[start of PROVIDED ENTRIES]
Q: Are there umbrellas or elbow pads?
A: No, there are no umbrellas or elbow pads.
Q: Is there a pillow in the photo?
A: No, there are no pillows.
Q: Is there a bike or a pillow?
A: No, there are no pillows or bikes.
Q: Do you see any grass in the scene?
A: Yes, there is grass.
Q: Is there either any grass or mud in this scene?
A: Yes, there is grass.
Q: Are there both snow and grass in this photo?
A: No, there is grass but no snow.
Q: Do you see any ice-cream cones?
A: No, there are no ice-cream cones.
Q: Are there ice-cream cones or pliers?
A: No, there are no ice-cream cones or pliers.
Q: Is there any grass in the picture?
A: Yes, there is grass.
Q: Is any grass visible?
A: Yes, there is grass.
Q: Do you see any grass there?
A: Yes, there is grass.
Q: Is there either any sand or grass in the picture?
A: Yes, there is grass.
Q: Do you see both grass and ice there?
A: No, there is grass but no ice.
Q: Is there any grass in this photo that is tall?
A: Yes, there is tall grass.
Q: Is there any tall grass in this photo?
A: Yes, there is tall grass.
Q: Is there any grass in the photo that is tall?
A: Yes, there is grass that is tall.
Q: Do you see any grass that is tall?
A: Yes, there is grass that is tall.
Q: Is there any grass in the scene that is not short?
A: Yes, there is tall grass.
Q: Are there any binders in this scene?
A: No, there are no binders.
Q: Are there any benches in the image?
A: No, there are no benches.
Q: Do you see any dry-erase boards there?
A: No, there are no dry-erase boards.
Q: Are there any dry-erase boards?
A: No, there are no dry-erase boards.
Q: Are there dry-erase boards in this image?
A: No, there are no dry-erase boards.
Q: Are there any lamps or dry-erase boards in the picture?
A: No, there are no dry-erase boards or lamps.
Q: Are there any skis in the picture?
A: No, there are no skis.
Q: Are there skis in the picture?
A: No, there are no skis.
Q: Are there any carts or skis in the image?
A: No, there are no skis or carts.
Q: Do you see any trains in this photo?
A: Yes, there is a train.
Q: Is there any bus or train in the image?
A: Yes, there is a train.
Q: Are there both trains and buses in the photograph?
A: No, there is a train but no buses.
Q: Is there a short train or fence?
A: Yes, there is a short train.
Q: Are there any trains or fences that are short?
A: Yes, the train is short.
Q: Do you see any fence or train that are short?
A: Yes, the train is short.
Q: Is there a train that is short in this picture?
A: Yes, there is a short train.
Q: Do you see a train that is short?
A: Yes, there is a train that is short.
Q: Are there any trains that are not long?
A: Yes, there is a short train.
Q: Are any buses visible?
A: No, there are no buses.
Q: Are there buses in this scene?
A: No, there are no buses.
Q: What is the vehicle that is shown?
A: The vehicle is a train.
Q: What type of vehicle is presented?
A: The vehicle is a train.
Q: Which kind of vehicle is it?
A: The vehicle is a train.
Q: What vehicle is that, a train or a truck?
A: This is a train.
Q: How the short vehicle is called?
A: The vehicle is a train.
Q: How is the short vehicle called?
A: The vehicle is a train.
[end of PROVIDED ENTRIES]
PROBLEM REQUIREMENTS: Only the lines from the one containing "Q: Do you see any fence" to the end of the data should be printed, exactly as they stand.

ANSWER FOR THE TASK:
Q: Do you see any fence or train that are short?
A: Yes, the train is short.
Q: Is there a train that is short in this picture?
A: Yes, there is a short train.
Q: Do you see a train that is short?
A: Yes, there is a train that is short.
Q: Are there any trains that are not long?
A: Yes, there is a short train.
Q: Are any buses visible?
A: No, there are no buses.
Q: Are there buses in this scene?
A: No, there are no buses.
Q: What is the vehicle that is shown?
A: The vehicle is a train.
Q: What type of vehicle is presented?
A: The vehicle is a train.
Q: Which kind of vehicle is it?
A: The vehicle is a train.
Q: What vehicle is that, a train or a truck?
A: This is a train.
Q: How the short vehicle is called?
A: The vehicle is a train.
Q: How is the short vehicle called?
A: The vehicle is a train.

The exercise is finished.